Instructions for the task: Copy the lines below exactly, starting at the one with "木粉凝固パウダー活用 非常用トイレ[『ヨカレカシ』Amazon販売スタート！" and ending at the one with "Unterstützte Encodings", and leave out any picture.

Data to use:
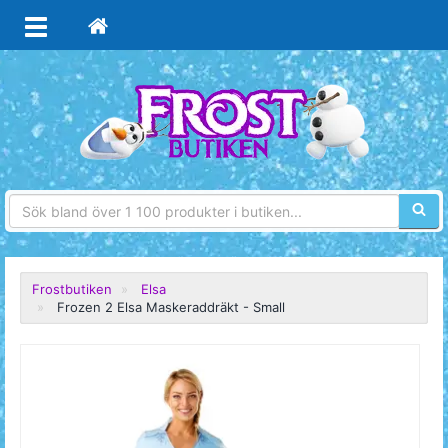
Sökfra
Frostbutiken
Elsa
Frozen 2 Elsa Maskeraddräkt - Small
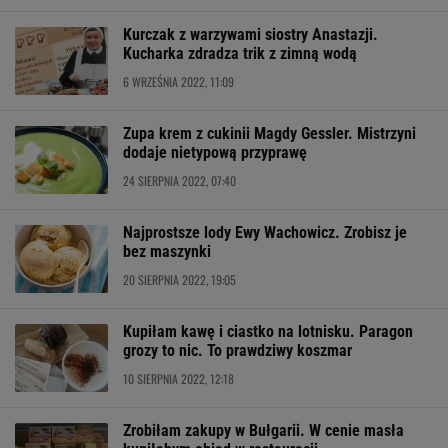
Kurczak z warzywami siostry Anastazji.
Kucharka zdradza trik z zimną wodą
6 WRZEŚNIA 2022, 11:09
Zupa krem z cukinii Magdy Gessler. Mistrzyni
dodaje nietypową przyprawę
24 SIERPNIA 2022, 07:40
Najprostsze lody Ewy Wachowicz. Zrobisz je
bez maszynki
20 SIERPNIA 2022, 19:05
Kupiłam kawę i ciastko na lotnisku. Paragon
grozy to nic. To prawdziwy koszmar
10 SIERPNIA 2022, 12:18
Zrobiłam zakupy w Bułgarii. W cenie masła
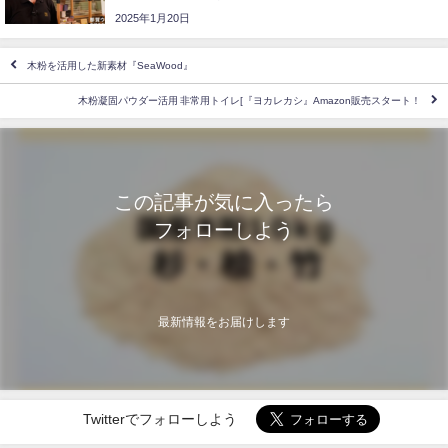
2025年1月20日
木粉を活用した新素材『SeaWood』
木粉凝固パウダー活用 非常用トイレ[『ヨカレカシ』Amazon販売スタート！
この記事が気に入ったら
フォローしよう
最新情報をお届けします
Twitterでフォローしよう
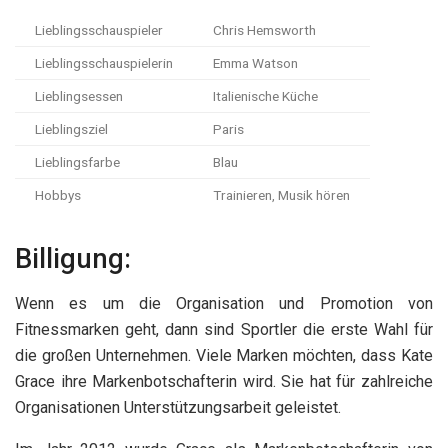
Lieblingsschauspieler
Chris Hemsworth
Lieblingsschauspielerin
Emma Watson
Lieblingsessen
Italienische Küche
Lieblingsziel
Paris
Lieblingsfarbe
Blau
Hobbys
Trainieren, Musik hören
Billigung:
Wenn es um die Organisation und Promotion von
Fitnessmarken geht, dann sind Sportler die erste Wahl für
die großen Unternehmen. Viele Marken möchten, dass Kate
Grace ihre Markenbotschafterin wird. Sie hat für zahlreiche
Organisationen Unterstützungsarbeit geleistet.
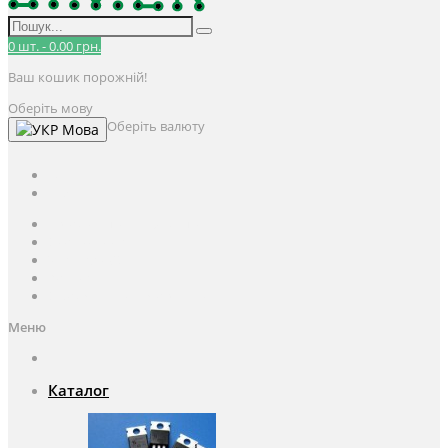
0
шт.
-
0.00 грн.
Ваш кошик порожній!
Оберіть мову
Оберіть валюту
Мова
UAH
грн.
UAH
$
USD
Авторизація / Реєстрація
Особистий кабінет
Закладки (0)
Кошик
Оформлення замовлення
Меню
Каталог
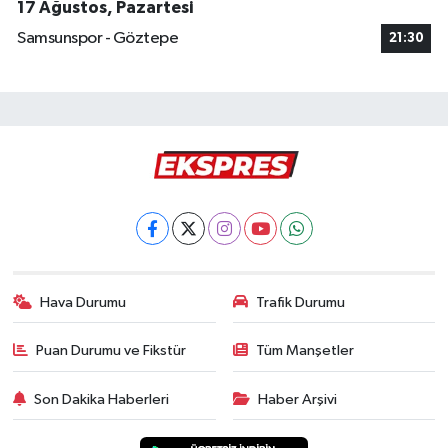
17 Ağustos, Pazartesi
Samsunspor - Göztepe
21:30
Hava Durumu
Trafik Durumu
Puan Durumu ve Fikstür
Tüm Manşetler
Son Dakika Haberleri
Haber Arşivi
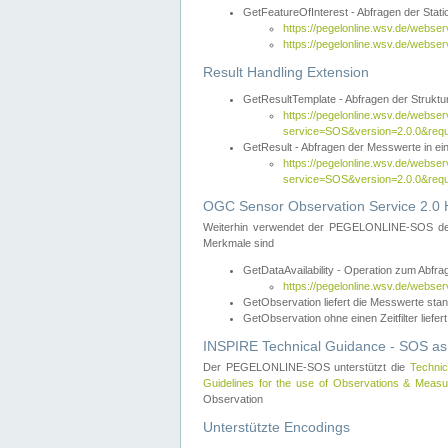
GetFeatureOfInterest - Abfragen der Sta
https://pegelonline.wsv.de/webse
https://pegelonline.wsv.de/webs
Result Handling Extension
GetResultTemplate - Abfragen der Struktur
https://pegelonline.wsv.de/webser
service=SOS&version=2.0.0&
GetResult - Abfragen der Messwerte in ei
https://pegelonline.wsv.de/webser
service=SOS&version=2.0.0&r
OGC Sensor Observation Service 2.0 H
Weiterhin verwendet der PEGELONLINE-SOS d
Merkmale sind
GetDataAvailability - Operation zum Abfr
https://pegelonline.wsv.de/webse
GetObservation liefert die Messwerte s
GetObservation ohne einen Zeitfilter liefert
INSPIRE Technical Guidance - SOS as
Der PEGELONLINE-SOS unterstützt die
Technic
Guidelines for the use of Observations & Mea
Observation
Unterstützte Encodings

...

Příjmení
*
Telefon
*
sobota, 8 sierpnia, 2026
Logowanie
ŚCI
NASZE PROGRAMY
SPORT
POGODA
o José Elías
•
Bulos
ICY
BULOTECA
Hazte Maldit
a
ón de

==

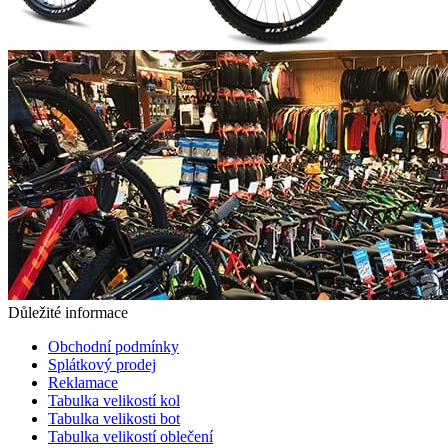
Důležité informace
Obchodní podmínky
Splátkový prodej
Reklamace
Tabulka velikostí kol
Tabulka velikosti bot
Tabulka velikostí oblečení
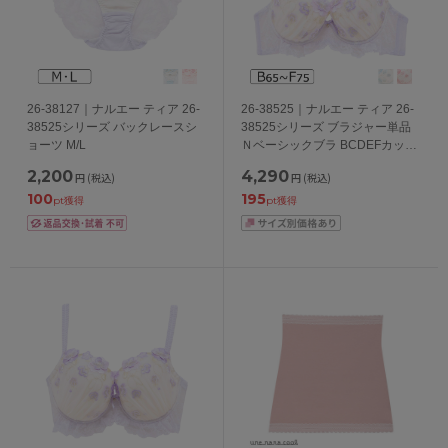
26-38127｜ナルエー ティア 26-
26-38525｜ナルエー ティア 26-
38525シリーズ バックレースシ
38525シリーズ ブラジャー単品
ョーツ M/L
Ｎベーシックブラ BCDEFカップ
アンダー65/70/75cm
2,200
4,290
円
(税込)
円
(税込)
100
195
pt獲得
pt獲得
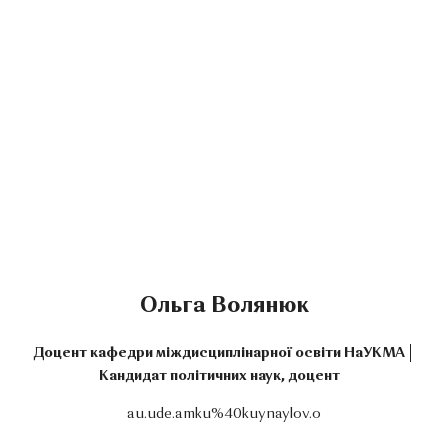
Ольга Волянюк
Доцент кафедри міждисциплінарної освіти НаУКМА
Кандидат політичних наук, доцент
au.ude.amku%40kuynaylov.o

Output of the exercise:
木粉凝固パウダー活用 非常用トイレ[『ヨカレカシ』Amazon販売スタート！
この記事が気に入ったら
フォローしよう
最新情報をお届けします
Twitterでフォローしよう
Lieblingsschauspieler
Chris Hemsworth
Lieblingsschauspielerin
Emma Watson
Lieblingsessen
Italienische Küche
Lieblingsziel
Paris
Lieblingsfarbe
Blau
Hobbys
Trainieren, Musik hören
Billigung:
Wenn es um die Organisation und Promotion von
Fitnessmarken geht, dann sind Sportler die erste Wahl für
die großen Unternehmen. Viele Marken möchten, dass Kate
Grace ihre Markenbotschafterin wird. Sie hat für zahlreiche
Organisationen Unterstützungsarbeit geleistet.
0
шт.
-
0.00 грн.
Ваш кошик порожній!
Оберіть мову
Оберіть валюту
Мова
UAH
грн.
UAH
$
USD
Авторизація / Реєстрація
Особистий кабінет
Закладки (0)
Кошик
Оформлення замовлення
Меню
Каталог
17 Ağustos, Pazartesi
Samsunspor - Göztepe
21:30
Hava Durumu
Trafik Durumu
Puan Durumu ve Fikstür
Tüm Manşetler
Son Dakika Haberleri
Haber Arşivi
GetFeatureOfInterest - Abfragen der Sta
https://pegelonline.wsv.de/webse
https://pegelonline.wsv.de/webs
Result Handling Extension
GetResultTemplate - Abfragen der Struktur
https://pegelonline.wsv.de/webser
service=SOS&version=2.0.0&
GetResult - Abfragen der Messwerte in ei
https://pegelonline.wsv.de/webser
service=SOS&version=2.0.0&r
OGC Sensor Observation Service 2.0 H
Weiterhin verwendet der PEGELONLINE-SOS d
Merkmale sind
GetDataAvailability - Operation zum Abfr
https://pegelonline.wsv.de/webse
GetObservation liefert die Messwerte s
GetObservation ohne einen Zeitfilter liefert
INSPIRE Technical Guidance - SOS as
Der PEGELONLINE-SOS unterstützt die
Technic
Guidelines for the use of Observations & Mea
Observation
Unterstützte Encodings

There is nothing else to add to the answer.